Opinions

Photo: Marta Kierkus

Due to a marked absence of tobacco, electronic cigarettes have been widely embraced as a healthy alternative to smoking—but are they really?

E-cigarettes first emerged in the North American market in 2005–06, after an initial introduction in China a few years prior. The use of these devices, often viewed as an effective method of quitting conventional cigarettes, has seen a steady increase since their release.

Unfortunately, there’s far too much conflicting debate between scientists to support the idea that e-cigarettes eclipse conventional cigarettes in terms of health benefits. Furthermore, these new devices are mostly unregulated in Canada, which bodes problems for how they are advertised and sold.

Some scientists have reported that the significantly lower concentration of carcinogens in these devices makes them an obvious improvement on conventional cigarettes.

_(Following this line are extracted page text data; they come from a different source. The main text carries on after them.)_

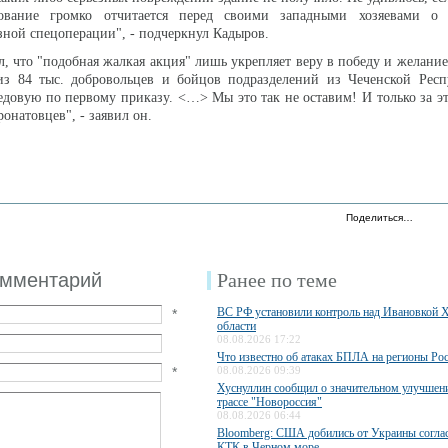
дование громко отчитается перед своими западными хозяевами о 
озной спецоперации", - подчеркнул Кадыров.
л, что "подобная жалкая акция" лишь укрепляет веру в победу и желание
 из 84 тыс. добровольцев и бойцов подразделений из Чеченской Респ
едовую по первому приказу. <…> Мы это так не оставим! И только за э
онатовцев", - заявил он.
Поделиться…
омментарий
Ранее по теме
ВС РФ установили контроль над Ивановкой 
*
области
08.08.2026 17:22
Что известно об атаках БПЛА на регионы Ро
*
08.08.2026 09:39
Хуснуллин сообщил о значительном улучшени
трассе "Новороссия"
08.08.2026 06:44
Bloomberg: США добились от Украины соглас
КТК в Черном море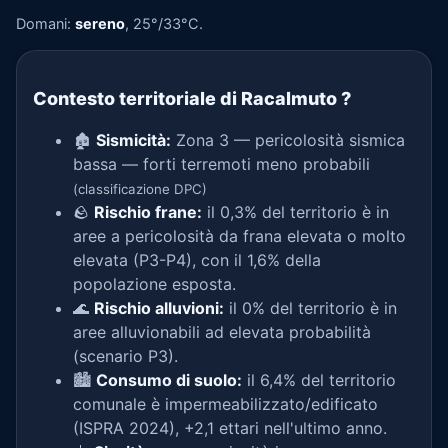
Domani:
sereno
, 25°/33°C.
Contesto territoriale di Racalmuto
?
🏚️
Sismicità:
Zona 3 — pericolosità sismica
bassa — forti terremoti meno probabili
(classificazione DPC)
🪨
Rischio frane:
il 0,3% del territorio è in
aree a pericolosità da frana elevata o molto
elevata (P3-P4), con il 1,6% della
popolazione esposta.
🌊
Rischio alluvioni:
il 0% del territorio è in
aree alluvionabili ad elevata probabilità
(scenario P3).
🏙️
Consumo di suolo:
il 6,4% del territorio
comunale è impermeabilizzato/edificato
(ISPRA 2024), +2,1 ettari nell'ultimo anno.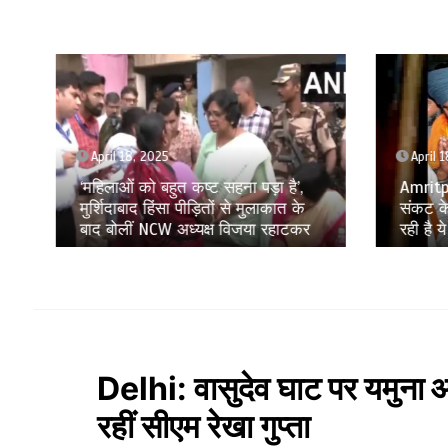
April 18, 2025
April 1
‘महिलाओं को बहुत कष्ट सहना पड़ा है’,
Amritpa
मुर्शिदाबाद हिंसा पीड़ितों से मुलाकात के
संकट के 
बाद बोलीं NCW अध्यक्ष विजया रहाटकर
रही है ये
Delhi: वासुदेव घाट पर यमुना आ
रहीं सीएम रेखा गुप्ता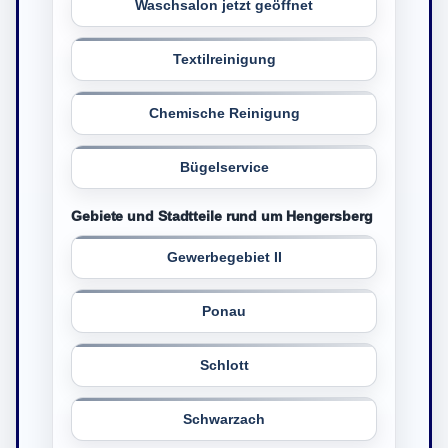
Waschsalon jetzt geöffnet
Textilreinigung
Chemische Reinigung
Bügelservice
Gebiete und Stadtteile rund um Hengersberg
Gewerbegebiet II
Ponau
Schlott
Schwarzach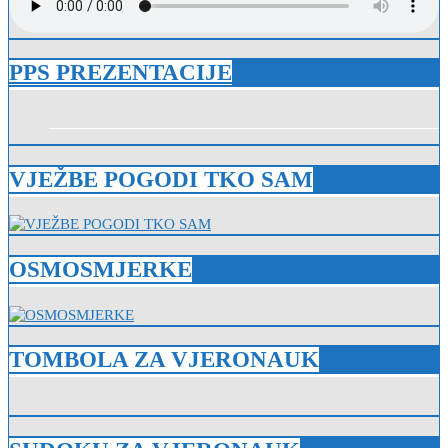
PPS PREZENTACIJE
VJEŽBE POGODI TKO SAM
OSMOSMJERKE
TOMBOLA ZA VJERONAUK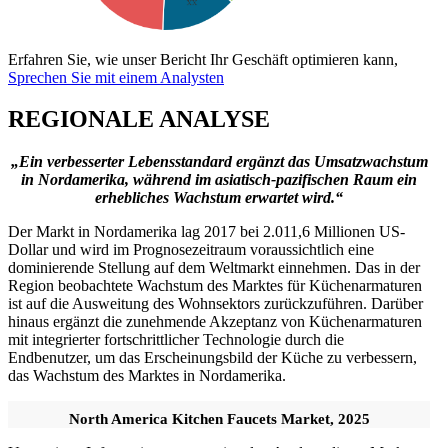
Erfahren Sie, wie unser Bericht Ihr Geschäft optimieren kann,
Sprechen Sie mit einem Analysten
REGIONALE ANALYSE
„Ein verbesserter Lebensstandard ergänzt das Umsatzwachstum
in Nordamerika, während im asiatisch-pazifischen Raum ein
erhebliches Wachstum erwartet wird.“
Der Markt in Nordamerika lag 2017 bei 2.011,6 Millionen US-
Dollar und wird im Prognosezeitraum voraussichtlich eine
dominierende Stellung auf dem Weltmarkt einnehmen. Das in der
Region beobachtete Wachstum des Marktes für Küchenarmaturen
ist auf die Ausweitung des Wohnsektors zurückzuführen. Darüber
hinaus ergänzt die zunehmende Akzeptanz von Küchenarmaturen
mit integrierter fortschrittlicher Technologie durch die
Endbenutzer, um das Erscheinungsbild der Küche zu verbessern,
das Wachstum des Marktes in Nordamerika.
North America Kitchen Faucets Market, 2025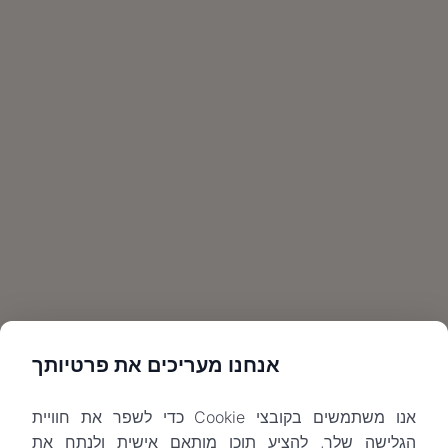
אנחנו מעריכים את פרטיותך
אנו משתמשים בקובצי Cookie כדי לשפר את חוויית
הגלישה שלך, להציע תוכן מותאם אישית ולנתח את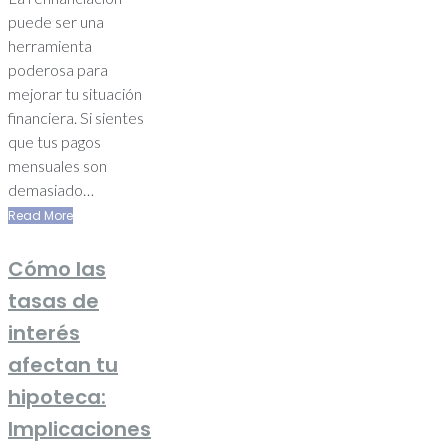
puede ser una
herramienta
poderosa para
mejorar tu situación
financiera. Si sientes
que tus pagos
mensuales son
demasiado…
Read More
Cómo las
tasas de
interés
afectan tu
hipoteca:
Implicaciones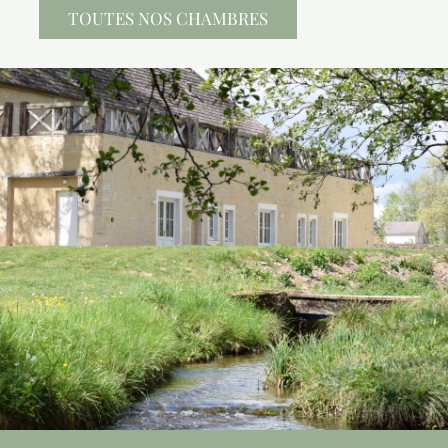
TOUTES NOS CHAMBRES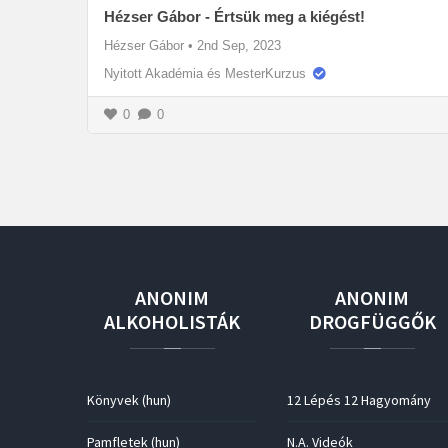
Hézser Gábor - Értsük meg a kiégést!
Hézser Gábor
•
2nd Sep, 2023
Nyitott Akadémia és MesterKurzus
0
0
ANONIM
ANONIM
ALKOHOLISTÁK
DROGFÜGGŐK
Könyvek (hun)
12 Lépés 12 Hagyomány
Pamfletek (hun)
N.A. Videók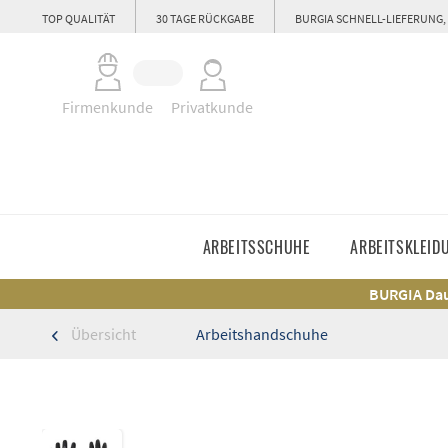
TOP QUALITÄT
30 TAGE RÜCKGABE
BURGIA SCHNELL-LIEFERUNG,
Firmenkunde
Privatkunde
ARBEITSSCHUHE
ARBEITSKLEID
BURGIA Dau
Übersicht
Arbeitshandschuhe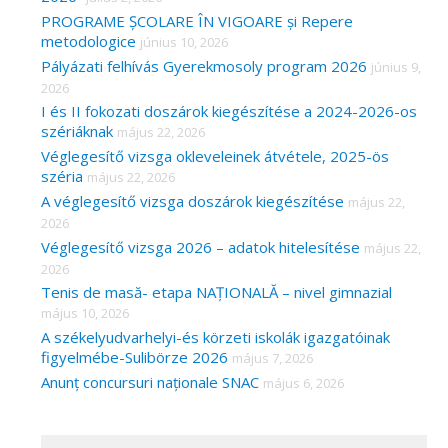
PROGRAME ȘCOLARE ÎN VIGOARE și Repere
metodologice
június 10, 2026
Pályázati felhívás Gyerekmosoly program 2026
június 9,
2026
I és II fokozati doszárok kiegészítése a 2024-2026-os
szériáknak
május 22, 2026
Véglegesítő vizsga okleveleinek átvétele, 2025-ös
széria
május 22, 2026
A véglegesítő vizsga doszárok kiegészítése
május 22,
2026
Véglegesítő vizsga 2026 – adatok hitelesítése
május 22,
2026
Tenis de masă- etapa NAȚIONALĂ – nivel gimnazial
május 10, 2026
A székelyudvarhelyi-és körzeti iskolák igazgatóinak
figyelmébe-Sulibörze 2026
május 7, 2026
Anunț concursuri naționale SNAC
május 6, 2026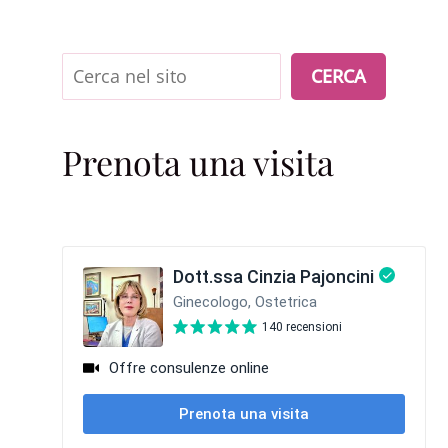
Cerca
CERCA
Prenota una visita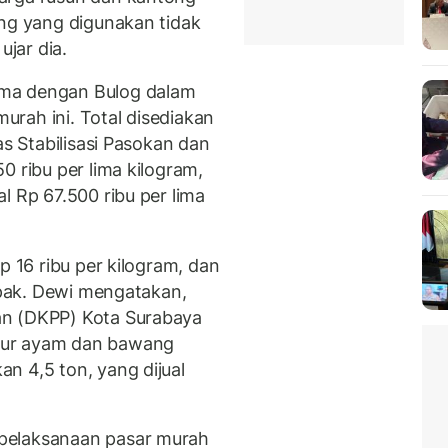
ang yang digunakan tidak
ujar dia.
ama dengan Bulog dalam
rah ini. Total disediakan
as Stabilisasi Pasokan dan
0 ribu per lima kilogram,
l Rp 67.500 ribu per lima
p 16 ribu per kilogram, dan
r pak. Dewi mengatakan,
an (DKPP) Kota Surabaya
lur ayam dan bawang
n 4,5 ton, yang dijual
.
pelaksanaan pasar murah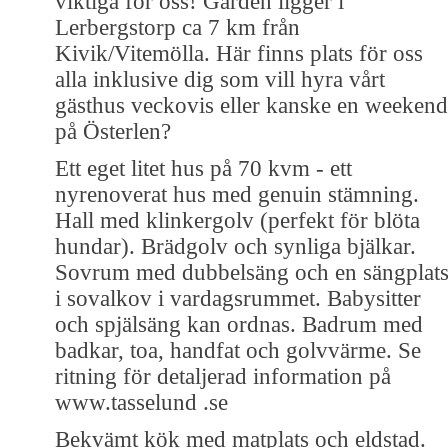
viktiga för oss! Gården ligger i
Lerbergstorp ca 7 km från
Kivik/Vitemölla. Här finns plats för oss
alla inklusive dig som vill hyra vårt
gästhus veckovis eller kanske en weekend
på Österlen?
Ett eget litet hus på 70 kvm - ett
nyrenoverat hus med genuin stämning.
Hall med klinkergolv (perfekt för blöta
hundar). Brädgolv och synliga bjälkar.
Sovrum med dubbelsäng och en sängplat
i sovalkov i vardagsrummet. Babysitter
och spjälsäng kan ordnas. Badrum med
badkar, toa, handfat och golvvärme. Se
ritning för detaljerad information på
www.tasselund .se
Bekvämt kök med matplats och eldstad.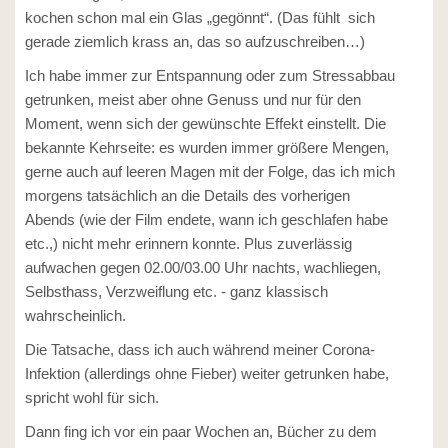
kochen schon mal ein Glas „gegönnt“. (Das fühlt sich
gerade ziemlich krass an, das so aufzuschreiben…)
Ich habe immer zur Entspannung oder zum Stressabbau
getrunken, meist aber ohne Genuss und nur für den
Moment, wenn sich der gewünschte Effekt einstellt. Die
bekannte Kehrseite: es wurden immer größere Mengen,
gerne auch auf leeren Magen mit der Folge, das ich mich
morgens tatsächlich an die Details des vorherigen
Abends (wie der Film endete, wann ich geschlafen habe
etc.,) nicht mehr erinnern konnte. Plus zuverlässig
aufwachen gegen 02.00/03.00 Uhr nachts, wachliegen,
Selbsthass, Verzweiflung etc. - ganz klassisch
wahrscheinlich.
Die Tatsache, dass ich auch während meiner Corona-
Infektion (allerdings ohne Fieber) weiter getrunken habe,
spricht wohl für sich.
Dann fing ich vor ein paar Wochen an, Bücher zu dem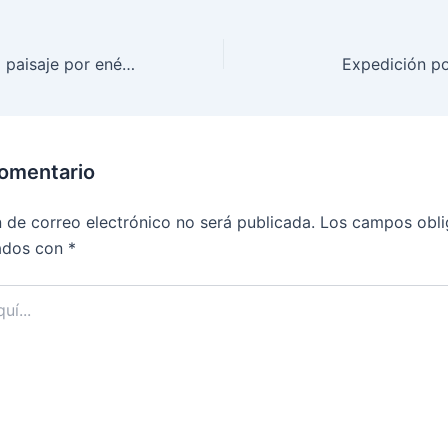
Fotografiar aquel paisaje por enésima vez
Expedición po
comentario
n de correo electrónico no será publicada.
Los campos obli
ados con
*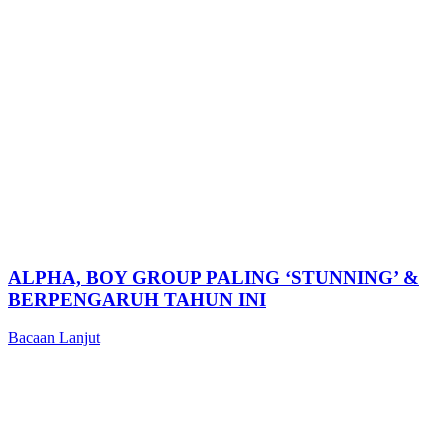
ALPHA, BOY GROUP PALING ‘STUNNING’ &
BERPENGARUH TAHUN INI
Bacaan Lanjut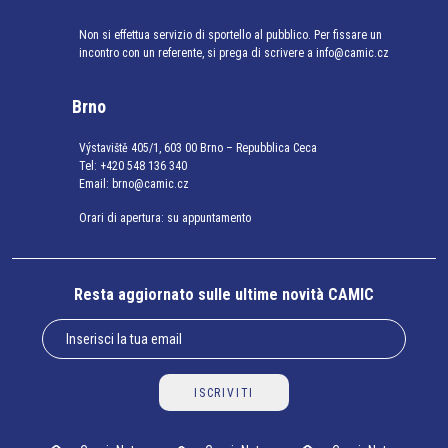
Non si effettua servizio di sportello al pubblico. Per fissare un
incontro con un referente, si prega di scrivere a info@camic.cz
Brno
Výstaviště 405/1, 603 00 Brno – Repubblica Ceca
Tel:
+420 548 136 340
Email:
brno@camic.cz
Orari di apertura: su appuntamento
Resta aggiornato sulle ultime novità CAMIC
ISCRIVITI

As well as containing fewer toxins, the water vapour produced by e-cigarettes is currently believed to have little to no negative effects on bystanders, thereby eliminating the health risks of secondhand smoke.

However, proponents of e-cigarettes have been met with an equal number of detractors. The chemical compound of the liquid in the cartridges is a serious concern because of the presence of liquid nicotine, a small dose of which can be harmful to users. Another troubling ingredient is that of propylene glycol, since this chemical compound is a major component of antifreeze and is a known respiratory irritant when inhaled. Essentially, while electronic cigarettes are favourable when compared to conventional cigarettes, they still contain unhealthy toxins that are best kept out of your body.

Furthermore, with such a new product out on the market, there’s yet to be sufficient evidence to support the effectiveness of e-cigarettes as a method to help one quit smoking. While studies have emerged supporting both sides of the debate, the only thing that’s certain is uncertainty. Some people reported they were able to completely replace cigarettes with e-cigarettes. Others reported using them in tandem with conventional cigarettes, which frankly defeats the purpose.

The unregulated advertisement and sale of these products is cause for concern, mostly because they are being marketed to those who are not normally smokers, or even people who have never touched a real cigarette before. Since e-cigarettes come in flavours like bubblegum and cotton candy, there is understandable anxiety about them being marketed to kids.

While electronic cigarette companies desperately want to be viewed as the lesser of two evils in the tobacco industry, there just isn’t enough scientific certainty to back up that claim.

In order to be truly confident in whether e-cigarette manufacturers have consumers’ well-being in mind, Health Canada will need to tighten up regulations on how these devices are sold. The scientific community will also have to come to a stronger consensus on their health benefits and drawbacks. Until then, puff at your own risk.